=== Exercise details ===
Write out, word for word, the lines below from the one containing "order: Caryophyllales" to the one containing "common name: Sticky chickweed", including both of those lines.

=== Entries shown ===
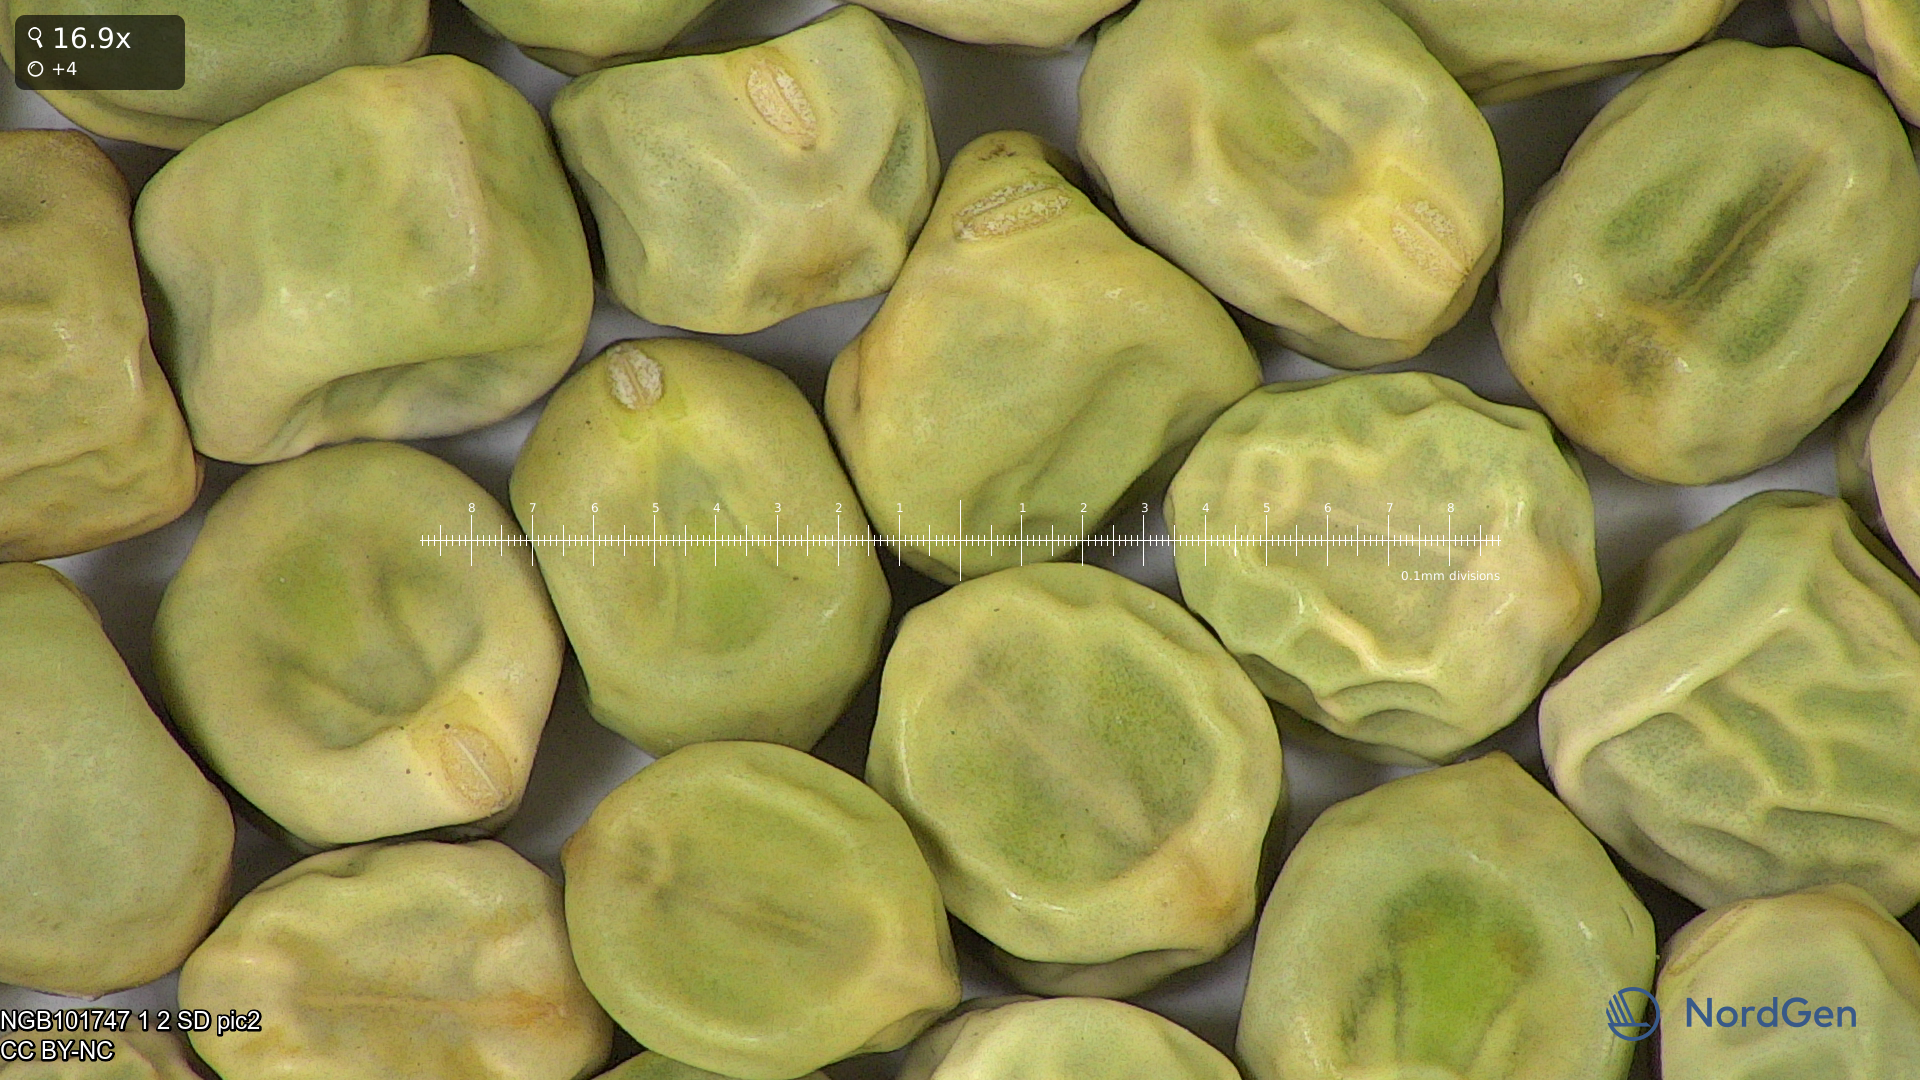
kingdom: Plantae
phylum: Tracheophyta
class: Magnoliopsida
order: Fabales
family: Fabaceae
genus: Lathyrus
---
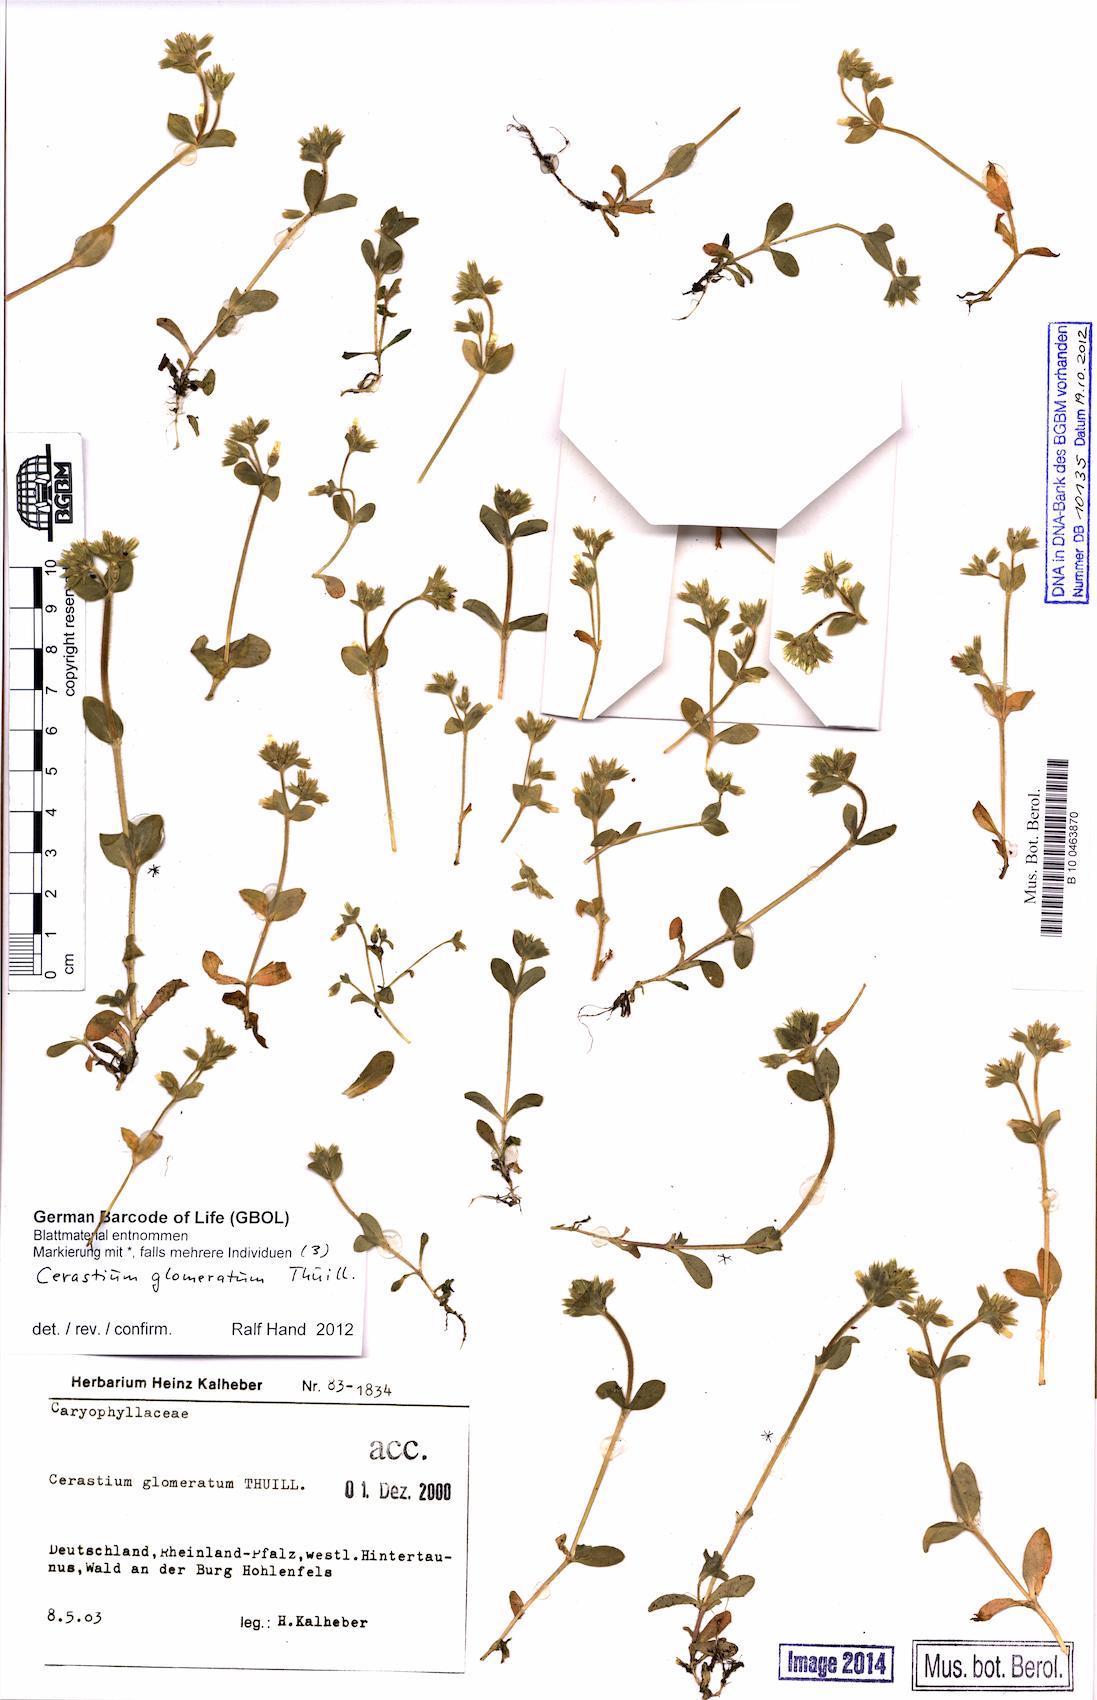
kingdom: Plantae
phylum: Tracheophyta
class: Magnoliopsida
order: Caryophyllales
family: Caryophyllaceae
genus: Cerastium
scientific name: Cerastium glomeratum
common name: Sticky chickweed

=== Finished exercise ===
order: Caryophyllales
family: Caryophyllaceae
genus: Cerastium
scientific name: Cerastium glomeratum
common name: Sticky chickweed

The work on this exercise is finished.